Automated Following Jump System for Paratroopers, AFJS

 

There are many problems of safety in paratrooper drops. Many times night jumps are done or drops are made into the battlespace under low visibility. This is good and bad. It is good because the enemy cannot see you as easy to kill you, but bad because you cannot see anything either. At night it is often considered a blessing to make a jump into enemy territory because you do so under cover of darkness. Since modern day soldiers have GPS gear and wrist watches; I propose using them to help prevent entanglements, stealing of air flow to another soldiers canopy and burn-ins.

There is an off the shelf technology used in fire fighting called AFF. AFF stands for Automated Flight Following System, which is used in aerial fire fighting to insure that the fire retardant is dropped in the drop zone even though with the smoke the visibility is very low making it difficult to see. As one aircraft goes in another follows in behind it. This off the shelf technology has been used for over a decade now and with the advances of GPS accuracy and GIS modeling of surface terrain by satellite its uses should be incorporated into the laying of smart dust and probably will be soon.

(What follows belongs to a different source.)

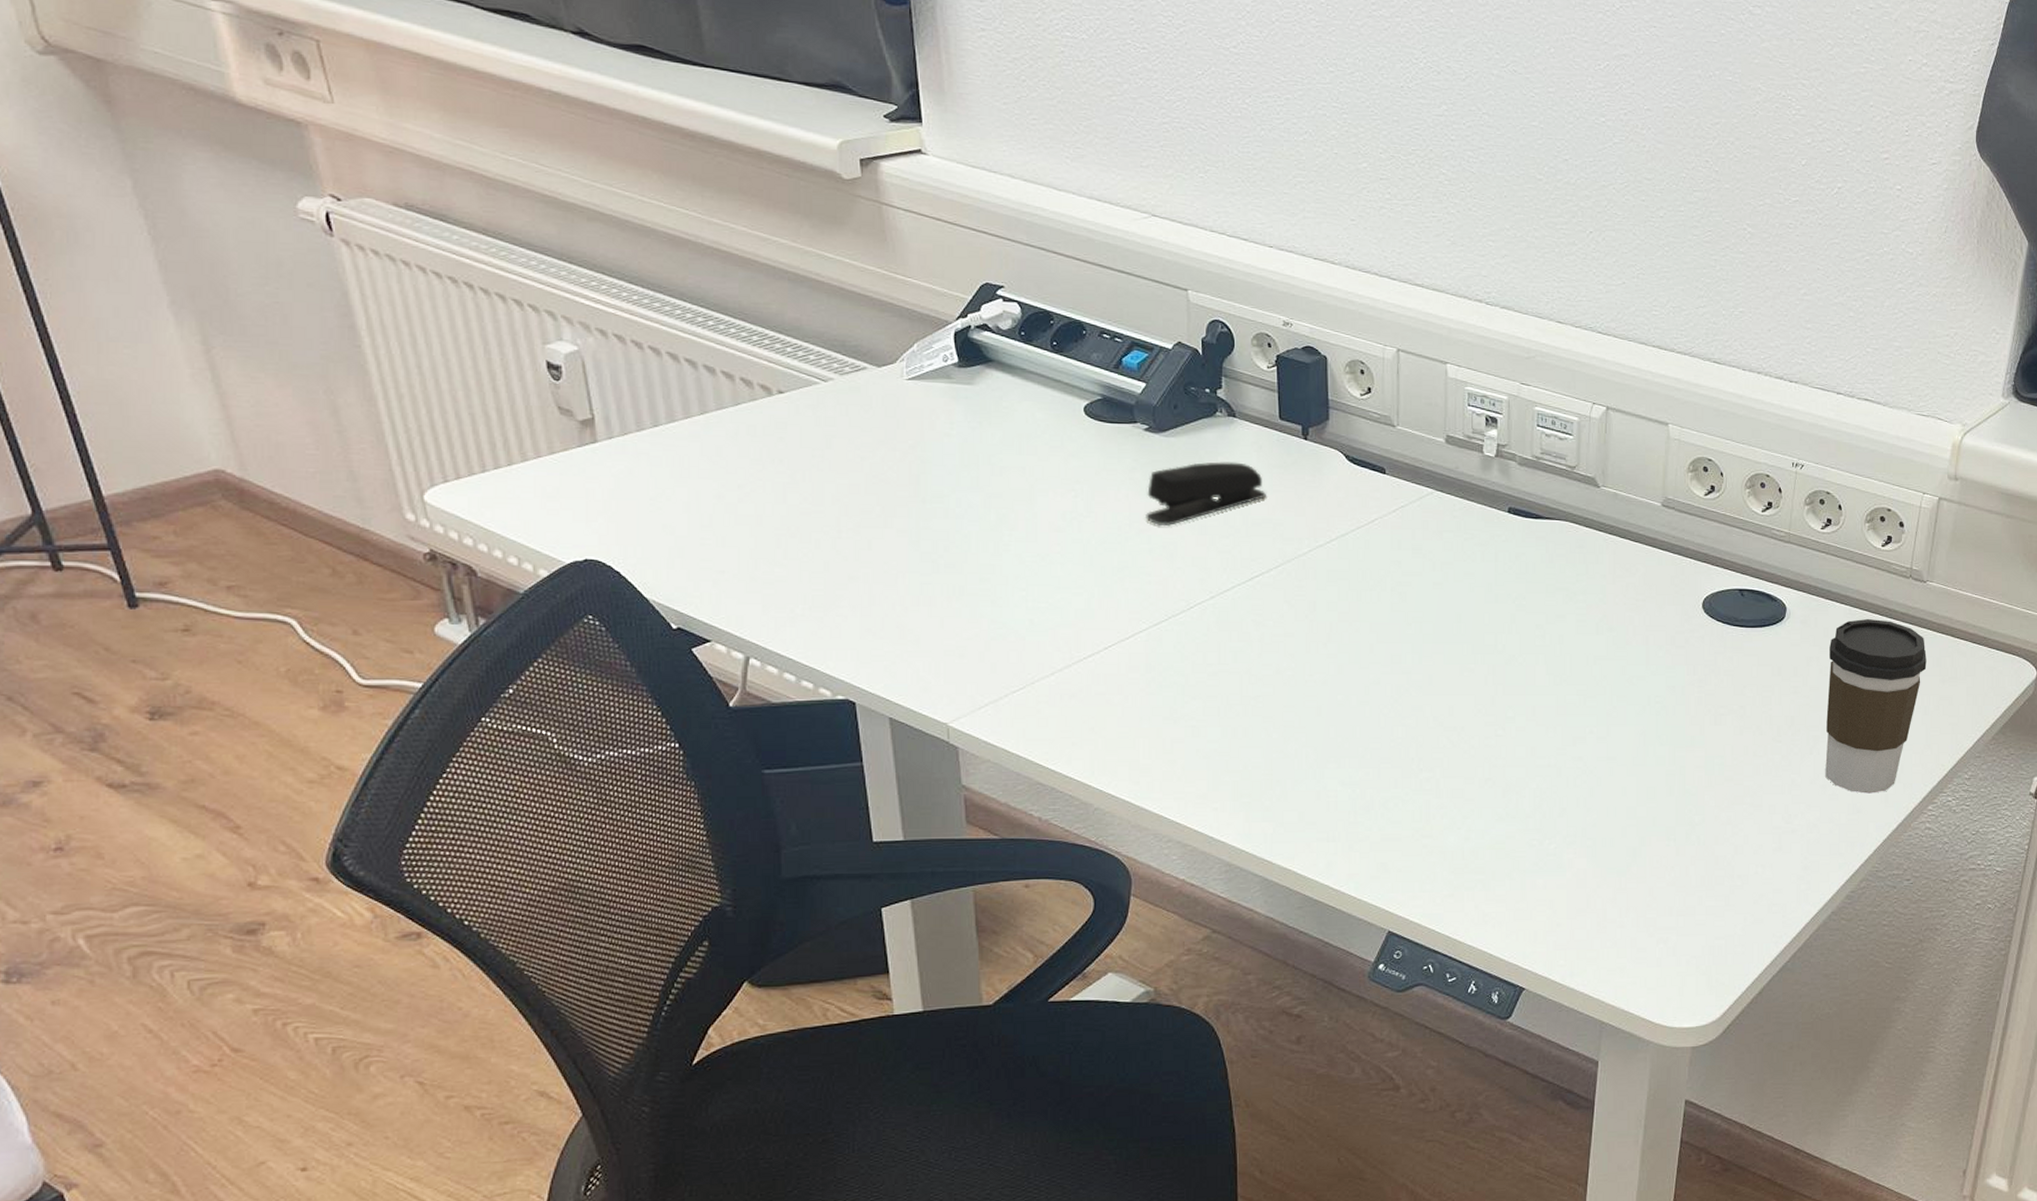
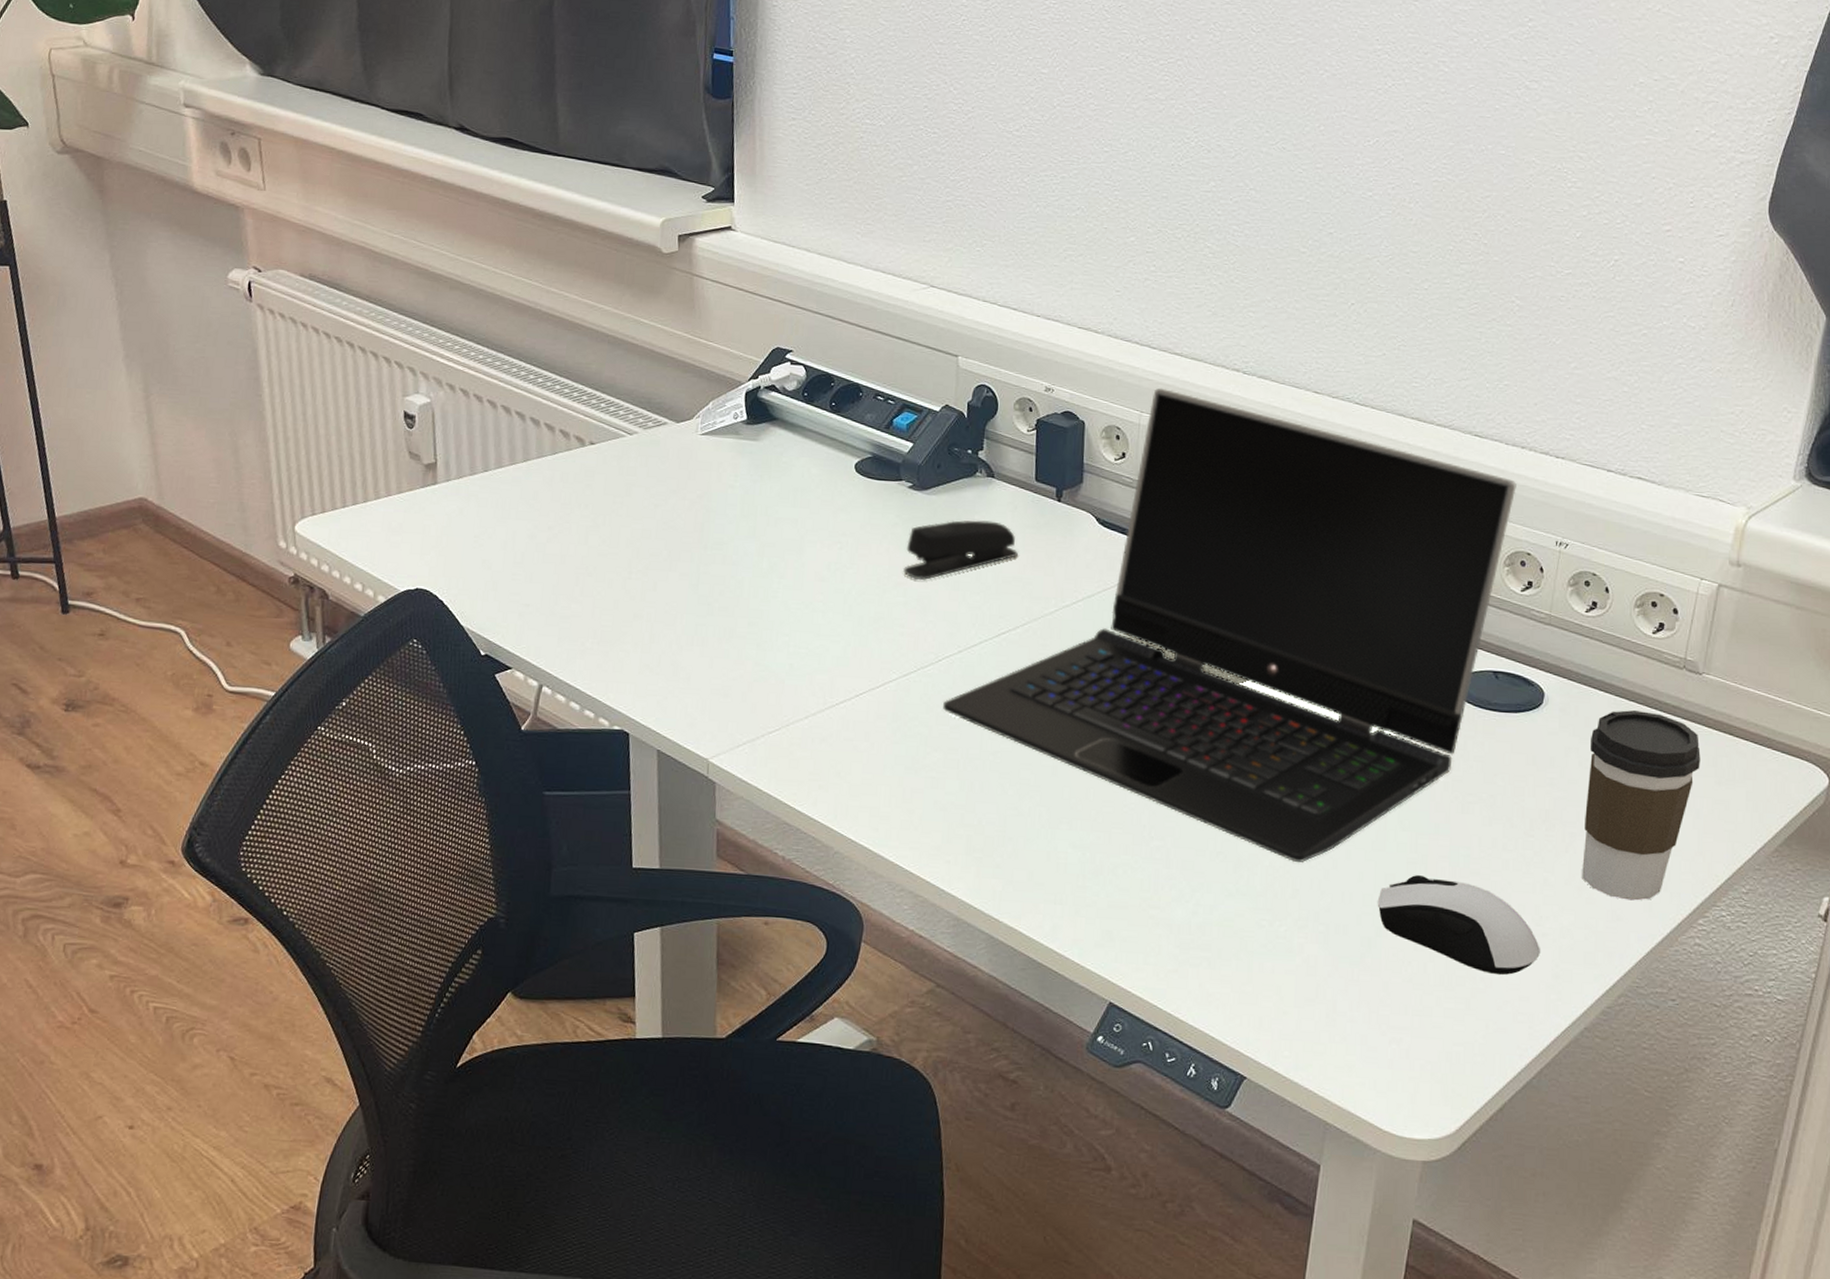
laptop computer: none [1199,320,1754,782] -> present [943,388,1517,862]
computer mouse: none [1640,786,1790,871] -> present [1377,875,1540,975]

When paratroopers are deployed in the battlespace each GPS unit will have a buzzer allowing the parachute operator to know he is too close to the next nearest chute or that a chute is rapidly approaching his/her airflow. This will improve safety in night jumps and under zero-zero visibility or near so. Due to the number of aircraft dropping and the number of paratroopers this data can also be sent back to the command and control of the Blue Force for tracking.

Once this technology is implemented in practice jumps that data can be set onto an ERSI platform and 3D grid to help in simulator training for troops, thus we can train more with less actual jumps and save the major injuries to our soldiers and risk deaths which can occur. Think on this.